I set a reminder, and at launch time herded the family outside so that we could all stare towards the horizon. The hubby and I thought we saw something pass across the sky. Our eldest tried to follow where we pointed but saw nothing. The rocket was only expected to be visible for three minutes. Our son’s lip began to quiver as we told him that he’d probably missed it.
Eager to avert kiddo’s breakdown we ran inside and turned on the streaming footage, only to be confused to see a very large rocket still on the launch pad. The news broke that the launch was scrubbed. A civilian in a boat had gotten too close to the rocket. Like the Minnow in Gilligan’s Island, had the rocket launched as planned, the tiny ship would have been lost. What we had seen was only a high flying plane.
Terrible news for NASA, but awesome news for us. I told my son there would be a do over!
It was announced that the launch would take place the following day. Unfortunately Tuesday evening had significantly more cloud cover. It was highly unlikely we would see anything, but we tried anyway. Several minutes passed once again with my family out on the lawn looking at the sky.
Back inside, I cued up NASA footage only to see the remnants of a large fire-ball. The voice over the footage announced that there had been a catastrophic accident. My son, who had already ‘missed’ one launch looked to me and asked, “what happened mom?”
I hate to age myself, but I remember being in school when the Challenger Space Shuttle blew up. I was almost exactly the same age as my son is now. We had been watching it live in class. All the teachers were excited because one of their own was a crewman. I remember not quite understanding that the footage I was watching was abnormal or tragic. My teacher hurried to turn off the television as they were forced to explain concepts we weren’t quite ready for.
Thankfully in this instance, the mission was unmanned, saving me from a more complicated conversation with my son. The only damage then when the rocket exploded was material, and he is well aware of the concept of stuff breaking. But the entire event serves as a reminder that there is always a risk of failure whenever you attempt to venture into the unknown, no matter how well you have planned and prepared. And yet, without those willing to take those risks, we would not be able to communicate with those on the other side of the world at the speed of light nor would we have infrared ear thermometers (which both my youngest and I are grateful for) or be able to sleep easy with memory foam.
“The thing that’s important is that we don’t overreact,” William Gerstenmaier, NASA’s associate administrator of human explorations and operations. “I don’t see this as a problem or a concern for us in the future. It’s just more awareness of what we’re trying to go do and it’s not easy.”
There is always the risk of failure in anything worth doing, but there is always an opportunity to learn, and that’s still a gain even if it isn’t necessarily the one you were aiming for.
Today marks my blog’s first anniversary. I began it as a way to help promote my first book, An Uncertain Faith. When I hit that publish button for the first time, I wasn’t sure what to expect, but to date it has been worth the risk.

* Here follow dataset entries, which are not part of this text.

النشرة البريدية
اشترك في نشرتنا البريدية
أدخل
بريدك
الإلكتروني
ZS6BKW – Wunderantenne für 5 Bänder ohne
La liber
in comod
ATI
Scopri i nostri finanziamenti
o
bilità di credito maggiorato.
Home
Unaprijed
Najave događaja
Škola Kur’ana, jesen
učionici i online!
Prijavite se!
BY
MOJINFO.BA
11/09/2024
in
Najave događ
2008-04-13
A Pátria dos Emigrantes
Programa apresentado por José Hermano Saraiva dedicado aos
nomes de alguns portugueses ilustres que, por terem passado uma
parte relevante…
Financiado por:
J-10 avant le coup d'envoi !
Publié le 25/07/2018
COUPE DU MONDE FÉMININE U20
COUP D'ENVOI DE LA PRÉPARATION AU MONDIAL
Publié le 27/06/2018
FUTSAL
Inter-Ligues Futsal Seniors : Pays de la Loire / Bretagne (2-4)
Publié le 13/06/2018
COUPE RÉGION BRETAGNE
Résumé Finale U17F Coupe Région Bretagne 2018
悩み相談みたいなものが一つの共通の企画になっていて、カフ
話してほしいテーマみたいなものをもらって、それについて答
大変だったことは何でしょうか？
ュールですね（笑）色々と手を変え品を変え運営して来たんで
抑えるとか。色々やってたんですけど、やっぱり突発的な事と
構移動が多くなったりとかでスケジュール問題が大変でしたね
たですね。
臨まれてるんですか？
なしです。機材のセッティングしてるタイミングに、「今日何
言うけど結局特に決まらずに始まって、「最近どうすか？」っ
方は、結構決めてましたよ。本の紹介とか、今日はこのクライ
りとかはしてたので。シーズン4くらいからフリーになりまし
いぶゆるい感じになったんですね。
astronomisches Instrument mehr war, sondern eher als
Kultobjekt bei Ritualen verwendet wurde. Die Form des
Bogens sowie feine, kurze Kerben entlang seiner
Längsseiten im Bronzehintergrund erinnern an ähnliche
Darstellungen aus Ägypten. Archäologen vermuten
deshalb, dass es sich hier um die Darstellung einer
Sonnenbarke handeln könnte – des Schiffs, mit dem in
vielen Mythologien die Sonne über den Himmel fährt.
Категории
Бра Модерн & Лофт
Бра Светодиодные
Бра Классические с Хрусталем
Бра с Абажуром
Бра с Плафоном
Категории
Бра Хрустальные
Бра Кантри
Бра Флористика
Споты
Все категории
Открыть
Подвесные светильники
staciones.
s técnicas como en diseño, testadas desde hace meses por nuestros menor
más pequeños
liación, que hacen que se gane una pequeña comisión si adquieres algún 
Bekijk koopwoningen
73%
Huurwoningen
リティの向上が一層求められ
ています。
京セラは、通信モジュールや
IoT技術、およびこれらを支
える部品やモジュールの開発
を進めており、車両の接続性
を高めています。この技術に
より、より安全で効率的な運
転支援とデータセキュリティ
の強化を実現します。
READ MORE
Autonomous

I’ve been able to connect with an extremely supportive community who have been willing to share their own pains and triumphs. I’ve also learned a lot about myself in the process.
Now I am taking another risk. I will be relaunching An Uncertain Faith in November under a different publishing label. As a result, my novel’s first edition will be unavailable for sale for a time. This was not an easy decision, I hate to risk the momentum I’ve been able to gain to date, but I found it to be a necessary one. But I have high hopes that this decision will prove to be less catastrophic, and a more rewarding launch than the events of this week.